Джемс отходит от более полной модели, представленной у Пуанкаре [52], Маха [53] и Кэмпбелла [54]; он, как кажется, предпочитает считать, что отбор всего диапазона ментальных вариаций осуществляет внешняя среда и не признает существования ментальных селекторов, играющих роль замещающих представителей внешней среды. (Причем продукты отбора, конечно, подлежат дальнейшей оценке в ходе реального движения и т. д.)
Среди многих других сторонников такой точки зрения — Дж. Болдуин А. Фуйе, У. Пилсбери, Р. Вудвортс, Е. Риньяно, Л.Тёрстон, Дж. Лоуз, Э. Толмен, К. Халл, К. Мюнцингер, Миллер и Доллард, Боринг, Хамфри, Маурер, Слакин, Пойа и Бонзак [55]. Внимание некоторых философов обратило на себя изложение этого вопроса Кеннетом Дж. У. Крейком в его гениальной фрагментарной работе «Природа объяснения» («The Nature of Explanation») [56] — работе, которая и во многих других отношениях поддерживает эволюционную эпистемологию.
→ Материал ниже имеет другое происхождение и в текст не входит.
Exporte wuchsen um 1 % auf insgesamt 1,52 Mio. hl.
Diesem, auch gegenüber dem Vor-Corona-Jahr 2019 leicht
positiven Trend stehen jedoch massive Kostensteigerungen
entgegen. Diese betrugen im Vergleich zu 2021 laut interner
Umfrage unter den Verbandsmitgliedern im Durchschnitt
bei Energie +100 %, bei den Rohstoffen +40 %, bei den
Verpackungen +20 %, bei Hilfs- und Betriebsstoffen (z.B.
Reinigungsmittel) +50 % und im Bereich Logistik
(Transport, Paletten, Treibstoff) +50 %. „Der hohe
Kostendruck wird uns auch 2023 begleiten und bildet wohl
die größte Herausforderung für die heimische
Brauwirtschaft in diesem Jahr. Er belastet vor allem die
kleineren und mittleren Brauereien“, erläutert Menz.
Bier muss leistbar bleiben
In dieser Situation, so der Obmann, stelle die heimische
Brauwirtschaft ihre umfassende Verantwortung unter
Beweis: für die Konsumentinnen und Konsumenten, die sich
В результате возникает мышление — весьма эффективный процесс, главный столп высокого статуса человека. Вместе с тем необходимо еще раз подчеркнуть, что используемые при этом замещающие представления — как реальные свойства окружающей среды, так и потенциальные движения, представленные в мыслительных процессах мозга — это открытые нами случайные связи, не имеющие логических следствий и при ближайшем рассмотрении неполные и несовершенные. Эта же замещающая, случайная, открытая нами маргинально несовершенная представимость (representativeness) имеет место и в являющихся результатом высокой степени отбора формальной логике и математике, которые мы используем в научных процедурах.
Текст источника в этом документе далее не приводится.